If you have ID_FQDN, you couldn't do this check at all, and you would again
only pick the policy based on the source-ip-address, since that's the only
authenticated piece of information you have.

So in either case, the ID payload is irrelevant. While checking it when you
CAN is not illegal per the rfc, it's also quite useless, and makes your
implementation NOT work through NAT.

jan



> Bronislav Kavsan wrote:
> 
> > Jan Vilhuber wrote:
> >
> > > Huh? If using MM with pre-shared keys, you can't use the ID payload to select
> > > the key.
> >
> > Why not if I am a responder? How it is different from using source-ip-adress to select the
> > key?
> >
> > >  (I seem to recall you
> > > saying it's a one-liner).
> >
> > Yeah.....it takes one line of code, but requires whole new Release and upgrading thousands
> > of installations...
> >
> > > Whether or not we rewrite the rfc to exclude the ID from MM/pre-shared is
> > > irrelevant in that case.
> > >
> > > Bottom-line: ID payload in MM/pre-shared doesn't give you any usefull
> > > information and can not be checked for validity.

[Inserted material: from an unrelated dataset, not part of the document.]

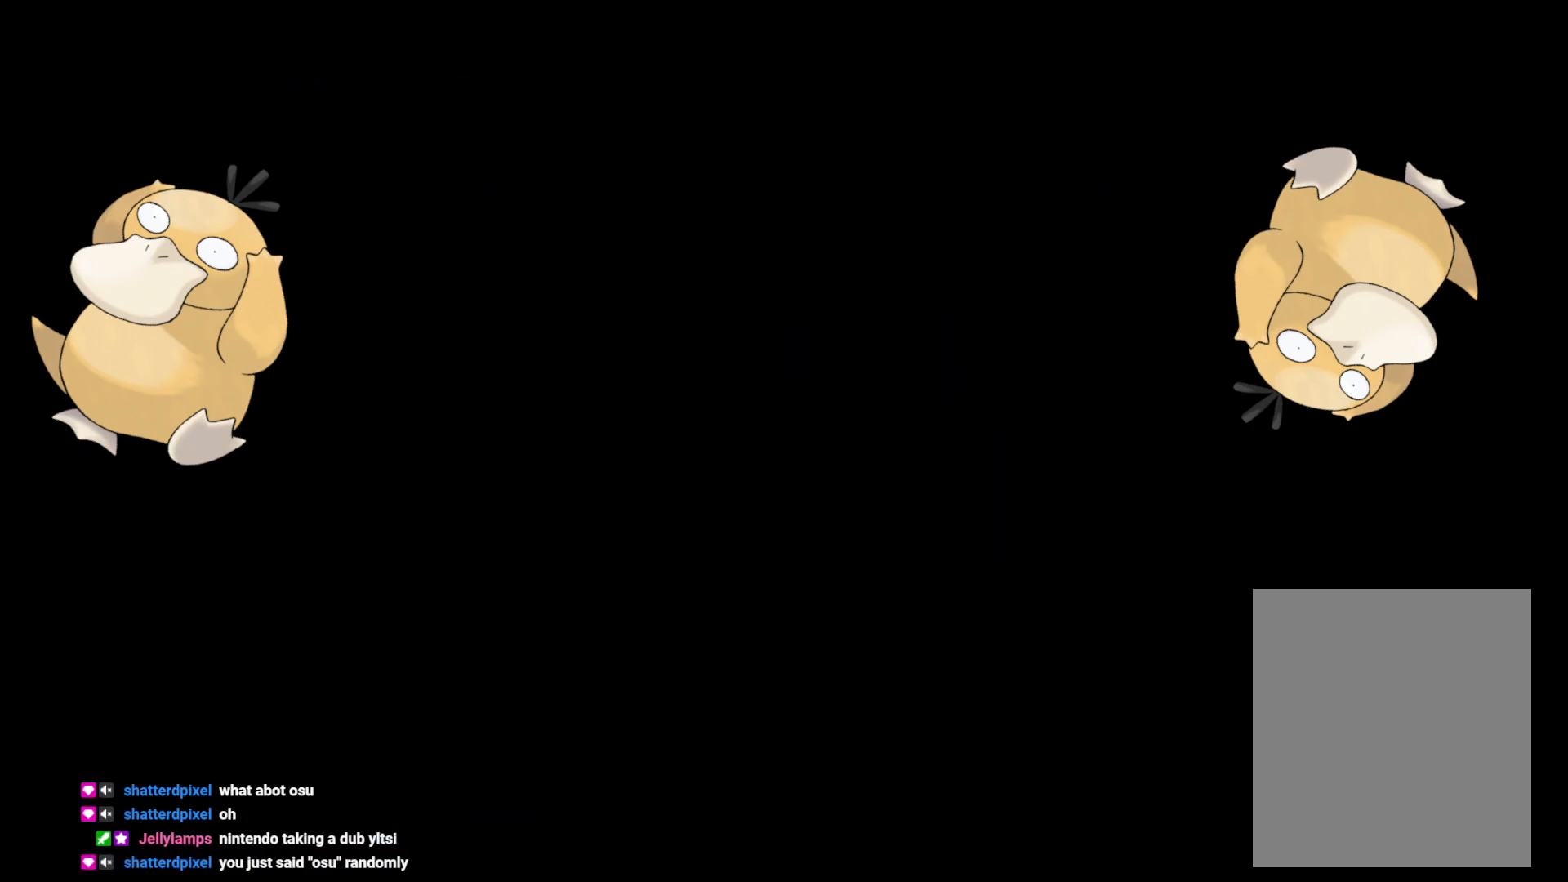
{"buttons": [], "left_stick": "center", "right_stick": "center", "events": []}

So actually checking it is
> > > counter-productive.
> > >
> > > Unless someone can point out a fallacy in my thinking.
> > >
> > > Here's another approach: If we agree that it's valid to send ID_FQDN in
> > > MM/pre-shared, and you don't check this, then what do you gain by checking
> > > the ID payload when it's ID_IPV4?
> > >
> > > jan
> > >
> > > > Jan Vilhuber wrote:
> > > >
> > > > > On Thu, 2 Dec 1999, Bronislav Kavsan wrote:
> > > > > > Jan,
> > > > > >
> > > > > > You said "How would you know that I was NOT 'kivinen@iki.fi'?"

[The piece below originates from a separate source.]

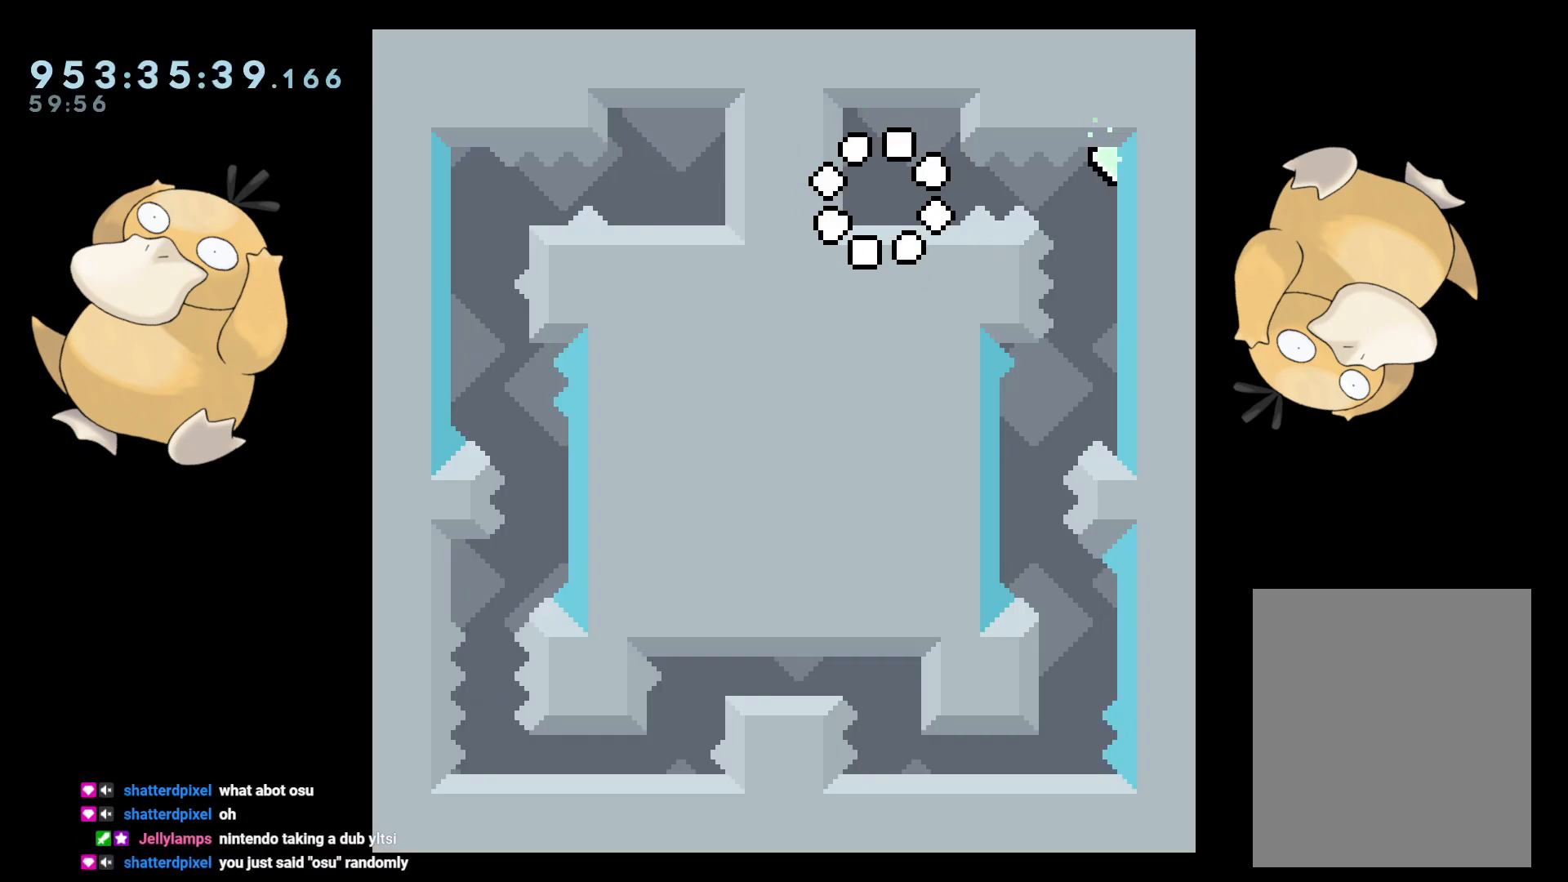
{"buttons": [], "left_stick": "center", "right_stick": "center", "events": []}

> > > > > > That's true - but the similar question could be asked: "How would you know
> > > > > > that my IP Address is  NOT 204.12.57.121"?
> > > > > >
> > > > > Do you mean ip-address as in 'source-ip-address' or 'ID_IPV4'? There's a big
> > > > > difference. One selects the key, and one does not.
> > > > >
> > > > > > Both schemes have exactly the same level of insecurity (though changing IP
> > > > > > Address on my machine is much easier than changing the content of the ID
> > > > > > Payload :).
> > > > > >
> > > > > No, they don't, but I may be missing something: If you change your
> > > > > ip-address (barring NAT) I would pick a key based on the source-ip-address.
> > > > > So this does have implications.
> > > > >
> > > > > If you change the ID, nothing changes, except the string of bits that goes
> > > > > into the hash. There's a difference.
> > > > >
> > > > > > But at least using "cisco-gateway.com" allows me to ALWAYS check ID Payload
> > > > > > and get through the NAT and do not make the special case for not checking
> > > > > > ID Payload when using pre-shared key in MM.
> > > > > >
> > > > > What does checking the ID payload give you? I can't CHECK that you are
> > > > > 'cisco-gateway.com'. And I personally don't care if your ID payload claims
> > > > > you are 1.1.1.1. Neither pieces of information enlighten me in any way, nor
> > > > > are they particularly reliable, since you could be lying about them, and I
> > > > > have no way of knowing. So I ignore them, and pick the key based on
> > > > > source-ip-address (the only thing I CAN).
> > > > >
> > > > > > Another option in the new draft could be to remove ID Payload altogether
> > > > > > for MMs with pre-shared keys.
> > > > > >
> > > > > Either way, I don't get your points above. The problem is solved if you
> > > > > simply ignore the ID payload in this situation. Pay no attention to it. I
> > > > > carries no relevant information.
> > > > >
> > > > > jan
> > > > >
> > > > > > Jan Vilhuber wrote:
> > > > > >
> > > > > > > On Fri, 3 Dec 1999, Tero Kivinen wrote:
> > > > > > > > Jan Vilhuber writes:
> > > > > > > > > I would argue that it doesn't and that you can safely ignore the ID payload
> > > > > > > > > in the MM/pre-shared scenario, since it adds no value anyway.
> > > > > > > >
> > > > > > > > For pre shared keys it doesn't offer anything. You have to know the
> > > > > > > > identity before ID payload anyways, because you need to select the
> > > > > > > > correct pre shared key before you can decrypt the ID payload. You can
> > > > > > > > use ID payload as a key to select correct policy for the quick mode,
> > > > > > > > but I don't think there is any use to require it to match the IP
> > > > > > > > address of the policy. This only applies for the pre shared keys.
> > > > > > >
> > > > > > > But if you don't 'authenticate' the ID payload in any way, I would think it's
> > > > > > > insecure to select policy with it. Since PC-clients (or at least the one I'm
> > > > > > > familiar with) generally have the ID field as a configuration option, I could
> > > > > > > put in an ID of 'kivinen@iki.fi'. Would you then use this to select policy?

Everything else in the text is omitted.